In a recent tweet, Pavel Luptak, a hacker and member of the Institute for Cryptoanarchy, expressed skepticism about the widespread adoption of decentralized digital currencies in the present world order.
Luptak thinks that digital currencies will never go mainstream as long as the traditional state exists, a condition he refers to as the age of statism.
Luptak predicts that states will enforce the use of monetary authority digital currencies (CBDCs), regardless of the capacity invasion of privacy for millions of individuals. He argues that complete control of the population’s money is critical for the survival of the modern state, particularly for enforcing tax payments.
The hacker likewise anticipates that Bitcoin (BTC) (BTC) will face stringent regulation in the United States and EU, limiting its widespread adoption and daily use by ordinary people.

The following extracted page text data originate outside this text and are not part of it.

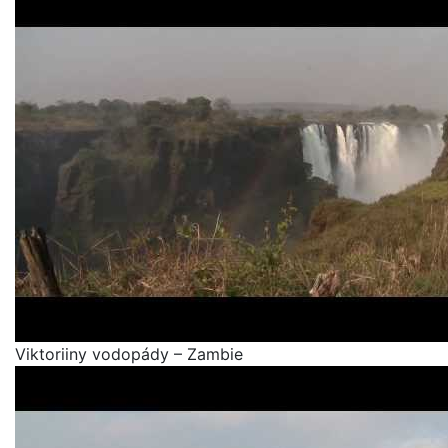
Viktoriiny vodopády – Zambie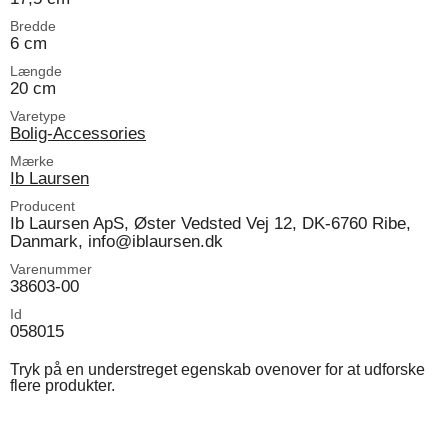
Bredde
6 cm
Længde
20 cm
Varetype
Bolig-Accessories
Mærke
Ib Laursen
Producent
Ib Laursen ApS, Øster Vedsted Vej 12, DK-6760 Ribe,
Danmark, info@iblaursen.dk
Varenummer
38603-00
Id
058015
Tryk på en understreget egenskab ovenover for at udforske
flere produkter.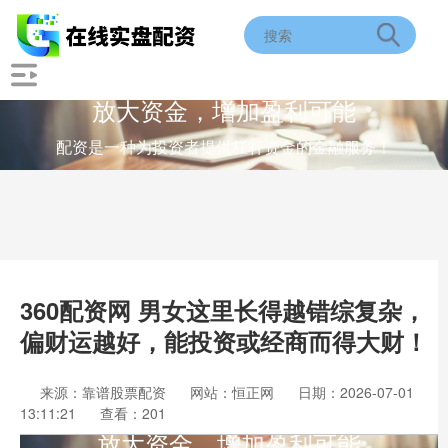
放大资金，增加盈利可能
配资是一种为投资者提供杠杆资金的金融服务！
360配资网 男女这里长得越错综复杂，
偏财运越好，能投资或经商而得大财！
来源：靠谱股票配资
网站：恒正网
日期：2026-07-01
13:11:21
查看：201
放大资金，增加盈利可能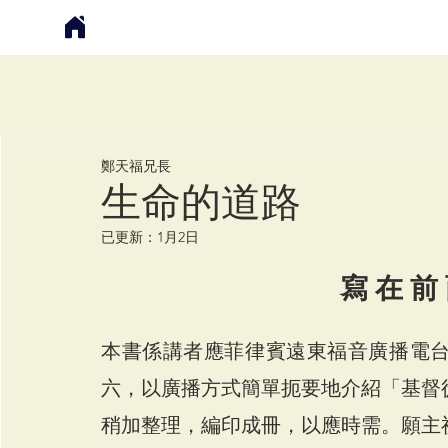
鄭天福
鄭天福兄長
生命的道路
已更新：
1月2日
寫 在 前
本書係講者應菲律賓遠東福音廣播電
六，以廣播方式簡單扼要地介紹「基督
稍加整理，編印成冊，以應時需。願主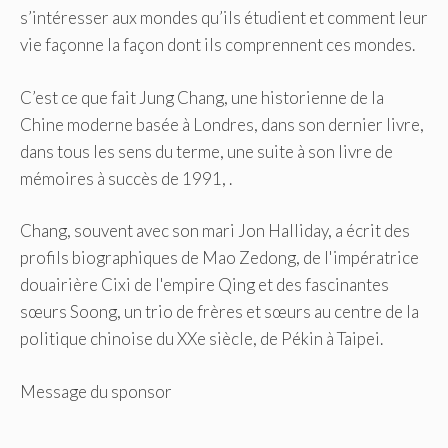
s’intéresser aux mondes qu’ils étudient et comment leur
vie façonne la façon dont ils comprennent ces mondes.
C’est ce que fait Jung Chang, une historienne de la
Chine moderne basée à Londres, dans son dernier livre,
dans tous les sens du terme, une suite à son livre de
mémoires à succès de 1991, .
Chang, souvent avec son mari Jon Halliday, a écrit des
profils biographiques de Mao Zedong, de l'impératrice
douairière Cixi de l'empire Qing et des fascinantes
sœurs Soong, un trio de frères et sœurs au centre de la
politique chinoise du XXe siècle, de Pékin à Taipei.
Message du sponsor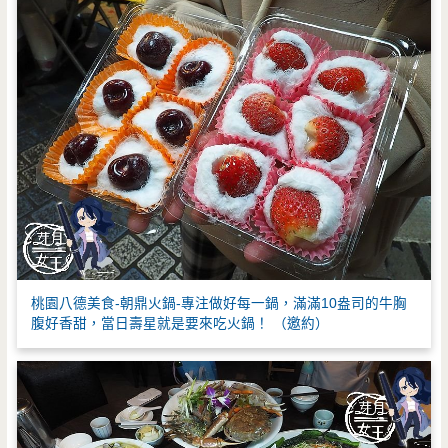
桃園八德美食-朝鼎火鍋-專注做好每一鍋，滿滿10盎司的牛胸
腹好香甜，當日壽星就是要來吃火鍋！ （邀約）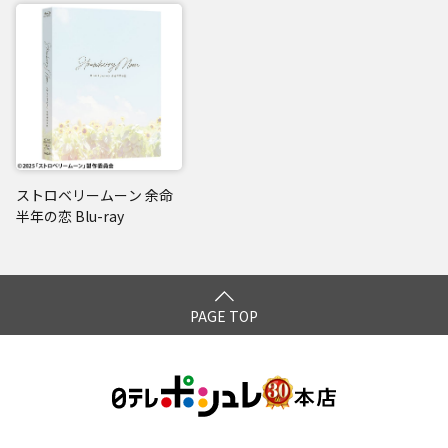
ストロベリームーン 余命
半年の恋 Blu-ray
PAGE TOP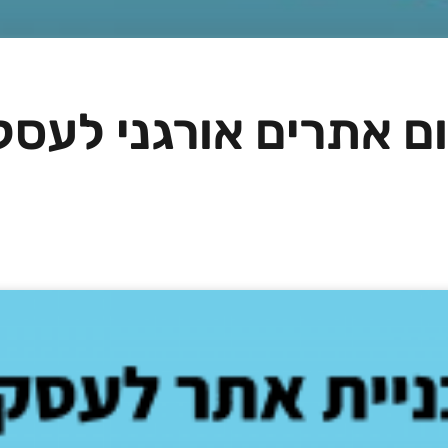
דום אתרים אורגני לעסק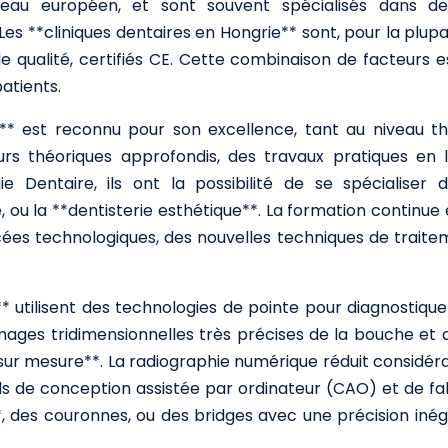
iveau européen, et sont souvent spécialisés dans des
. Les **cliniques dentaires en Hongrie** sont, pour la plu
de qualité, certifiés CE. Cette combinaison de facteurs e
atients.
* est reconnu pour son excellence, tant au niveau thé
s théoriques approfondis, des travaux pratiques en la
 Dentaire, ils ont la possibilité de se spécialiser 
tie, ou la **dentisterie esthétique**. La formation cont
cées technologiques, des nouvelles techniques de traitem
utilisent des technologies de pointe pour diagnostiquer
ges tridimensionnelles très précises de la bouche et des 
sur mesure**. La radiographie numérique réduit considéra
ciels de conception assistée par ordinateur (CAO) et de 
, des couronnes, ou des bridges avec une précision inéga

Regardless of this, he thinks that digital currencies, particularly Bitcoin (BTC), will be used by hundreds of millions of people in the future, albeit largely illegally, without Know Your Customer (KYC) procedures, tax payments, or levies.
Drawing a parallel with the present state of drug use, Luptak implies that digital currency users may become the “new drug users,” criminalized and persecuted by the state. He likewise is warning of the capacity for an over-regulated society to become highly totalitarian, with selective criminalization of individuals who are inconvenient for the regime.
As a result to Luptak’s tweet, some users claimed that fiat currencies would sooner or thereafter become worthless, leading to the mainstream adoption of digital currencies. Nonetheless, Luptak responded that this procedure could take much longer than expected.
This tweet sparks a conversation about cryptocurrencies’ future, state control’s role, and the capacity implications for individual privacy and freedom. As the world grapples with the implications of digital currencies, these matters will undoubtedly remain at the forefront of the discussion.